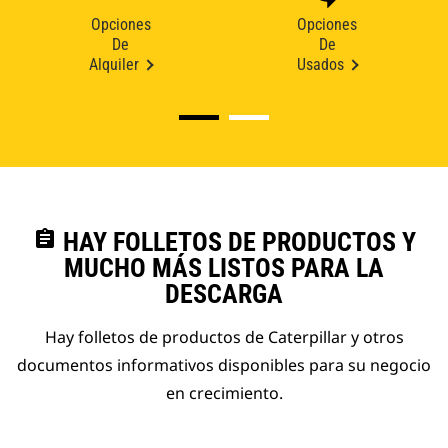
Opciones
Opciones
De
De
Alquiler
Usados
assignment
HAY FOLLETOS DE PRODUCTOS Y
MUCHO MÁS LISTOS PARA LA
DESCARGA
Hay folletos de productos de Caterpillar y otros
documentos informativos disponibles para su negocio
en crecimiento.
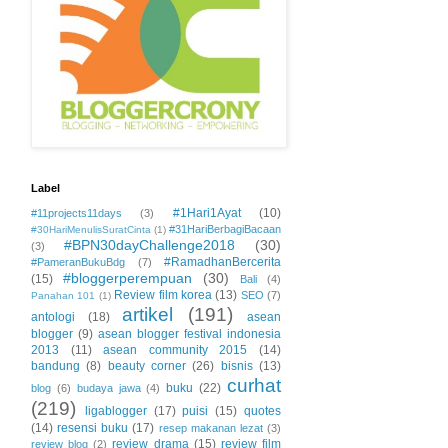
Label
#1Hari1Ayat
(10)
#11projects11days
(3)
#31HariBerbagiBacaan
#30HariMenulisSuratCinta
(1)
#BPN30dayChallenge2018
(30)
(3)
#RamadhanBercerita
#PameranBukuBdg
(7)
#bloggerperempuan
(30)
(15)
Bali
(4)
Review film korea
(13)
SEO
(7)
Panahan 101
(1)
artikel
(191)
antologi
(18)
asean
blogger
(9)
asean blogger festival indonesia
2013
(11)
asean community 2015
(14)
bandung
(8)
beauty corner
(26)
bisnis
(13)
curhat
buku
(22)
blog
(6)
budaya jawa
(4)
(219)
ligablogger
(17)
puisi
(15)
quotes
(14)
resensi buku
(17)
resep makanan lezat
(3)
review drama
(15)
review film
review blog
(2)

-.-.-

**WHAT THIS TASK INVOLVES**
Report the number of lines in the listing above that include the word "asean", and nothing else.

**ANSWER SECTION**
3